Bibliographie. B. Helmich, " Händel-Fest und Spiel der 10 000 ". Der Regisseur Hanns Niedecken-Gebhard, Peter Lang, Francfort, 1989.

Friedrich Wilhelm NIETZSCHE (1844-1900).

Philosophe et philologue allemand.

Plaçant la réflexion esthétique au cœur de son œuvre - « L'art est la tâche suprême et l'activité véritablement métaphysique de cette vie » (« Lettre à Richard Wagner », 1871) -, Nietzsche accorde à la danse une importance peu commune dans les écrits philosophiques. « Nourrie de musique », selon P. *Valéry, sa philosophie trouve dans la tragédie grecque, dont il rattache l'origine à la musique, la forme la plus accomplie de l'art et dans la danse, le mouvement reliant le corps à l'esprit, la tradition à la création, dans une dimension essentiellement musicale et métaphysique : « Par ses chants et danses, l'homme montre qu'il est membre d'une communauté supérieure » (la Naissance de la tragédie, 1872).

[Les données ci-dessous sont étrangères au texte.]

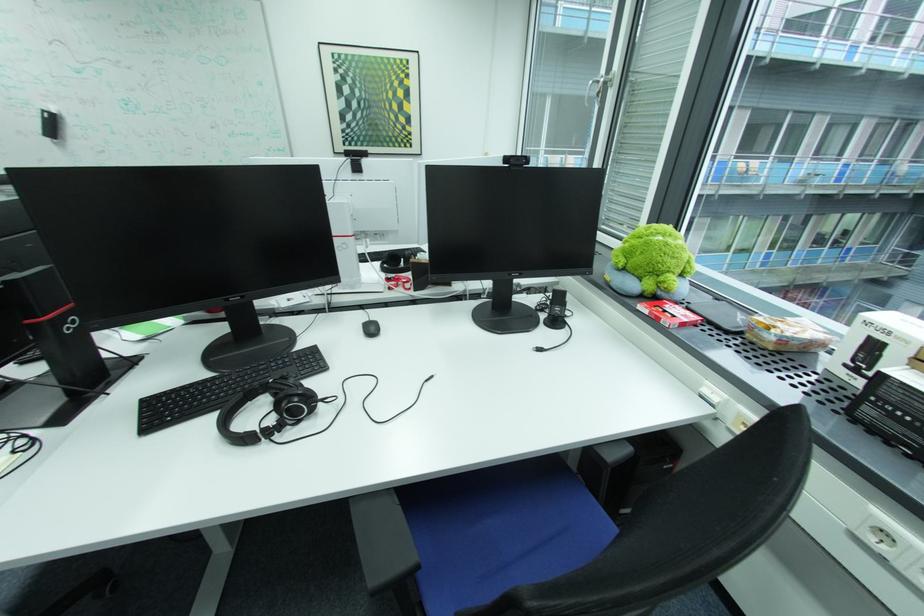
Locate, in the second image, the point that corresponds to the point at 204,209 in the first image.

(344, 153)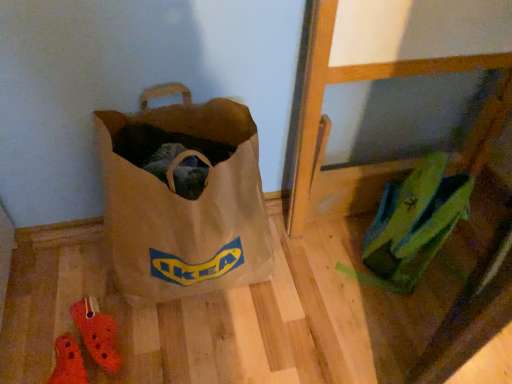
Question: From a real-world perspective, is brown canvas bag at lower left located beneath orange croc at lower left, the second footwear positioned from the bottom?

Choices:
 (A) no
 (B) yes

Answer: (A)

Question: Is brown canvas bag at lower left in front of orange croc at lower left, the 1th footwear viewed from the top?

Choices:
 (A) no
 (B) yes

Answer: (B)

Question: Does brown canvas bag at lower left have a greater width compared to orange croc at lower left, the 1th footwear viewed from the top?

Choices:
 (A) no
 (B) yes

Answer: (B)

Question: Can you confirm if brown canvas bag at lower left is thinner than orange croc at lower left, the 1th footwear viewed from the top?

Choices:
 (A) yes
 (B) no

Answer: (B)

Question: Does brown canvas bag at lower left appear on the right side of orange croc at lower left, the second footwear positioned from the bottom?

Choices:
 (A) yes
 (B) no

Answer: (A)

Question: Is the position of brown canvas bag at lower left more distant than that of orange croc at lower left, the second footwear positioned from the bottom?

Choices:
 (A) yes
 (B) no

Answer: (B)

Question: Is green fabric backpack at upper right further to camera compared to brown canvas bag at lower left?

Choices:
 (A) no
 (B) yes

Answer: (B)

Question: Does green fabric backpack at upper right have a greater height compared to brown canvas bag at lower left?

Choices:
 (A) no
 (B) yes

Answer: (A)

Question: Does green fabric backpack at upper right have a lesser width compared to brown canvas bag at lower left?

Choices:
 (A) no
 (B) yes

Answer: (B)

Question: Can you confirm if green fabric backpack at upper right is smaller than brown canvas bag at lower left?

Choices:
 (A) no
 (B) yes

Answer: (B)

Question: Considering the relative sizes of green fabric backpack at upper right and brown canvas bag at lower left in the image provided, is green fabric backpack at upper right shorter than brown canvas bag at lower left?

Choices:
 (A) yes
 (B) no

Answer: (A)

Question: Does green fabric backpack at upper right turn towards brown canvas bag at lower left?

Choices:
 (A) no
 (B) yes

Answer: (A)

Question: Does rubber crocs at lower left, which is counted as the 1th footwear, starting from the bottom, have a lesser width compared to brown canvas bag at lower left?

Choices:
 (A) yes
 (B) no

Answer: (A)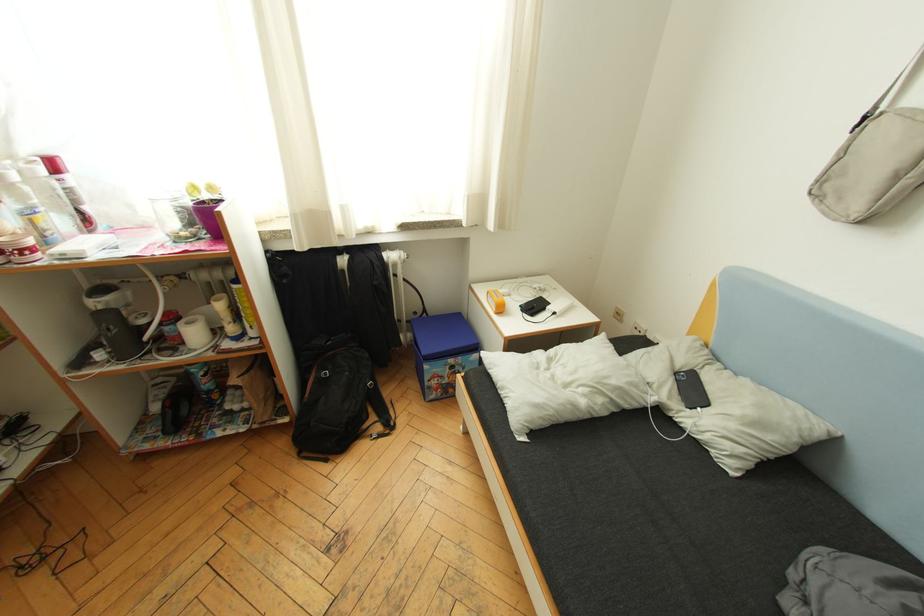
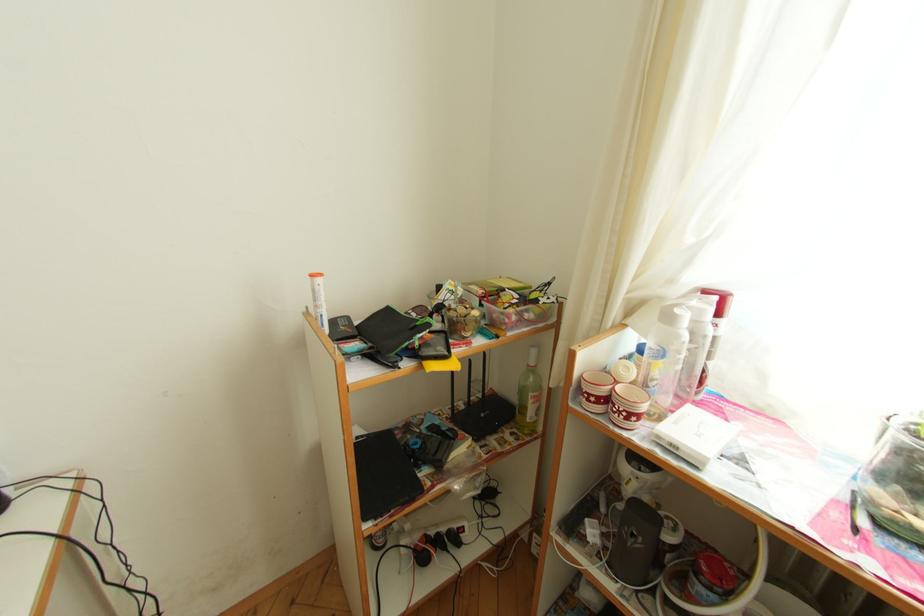
Question: The first image is from the beginning of the video and the second image is from the end. How did the camera likely rotate when shooting the video?

Choices:
 (A) Left
 (B) Right
 (C) Up
 (D) Down

Answer: (A)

Opposant la dimension dionysiaque de l'art, inscrite dans le souffle même de la nature, dans notre part d'irrationnel, et qui sollicite le corps tout entier dans une « danse totale », à la dimension apollinienne, rationnelle, qui recherche, par l'imitation et la classification des genres, la satisfaction simplement intellectuelle d'un goût de l'image immobile et de la beauté formelle, Nietzsche attribue à la danse une essence dionysiaque, car elle crée le trait d'union de l'art et de la pensée à la nature et à la vie. Pour lui, bien danser est d'une certaine manière penser et, réciproquement, penser véritablement, de façon authentique, est une manière de danser. La danse de la pensée et de l'écriture est ce qui transforme le simple philosophe en philosophe-artiste, à la manière du danseur de corde d'Ainsi parlait Zarathoustra qui pense, danse, au-dessus d'un monde engoncé dans ses catégories intellectuelles et morales artificielles. C'est cette dimension première de la danse comme principe métaphysique qui conduit finalement Nietzsche à s'opposer à R. *Wagner après avoir vu dans le drame wagnérien la renaissance de la tragédie grecque, forme dionysiaque par excellence car fondatrice de mythes. Il accuse celui-ci d'avoir « rendu la musique malade » pour ne pas avoir respecté les exigences premières de la musique ancienne où « il fallait danser » (« Wagner considéré comme un danger », in Nietzsche contre Wagner, 1888) : pour Nietzsche, ce qui empêche la musique de gesticuler et de se trahir en mimant le théâtre ou la peinture, c'est sa dimension choréique. Déclarant qu'il faut « méditerraniser la musique » (Par-delà le bien et le mal, 1886), il se tourne alors vers G. *Bizet notamment, trouvant une forme d'apaisement et comme le sentiment d'être « meilleur philosophe » dans la dimension naturelle et cruelle de l'amour de Carmen, dans sa danse mauresque pleine de « lascive mélancolie » et à la « gaîté africaine » empreinte de tragique (le Cas Wagner, 1888).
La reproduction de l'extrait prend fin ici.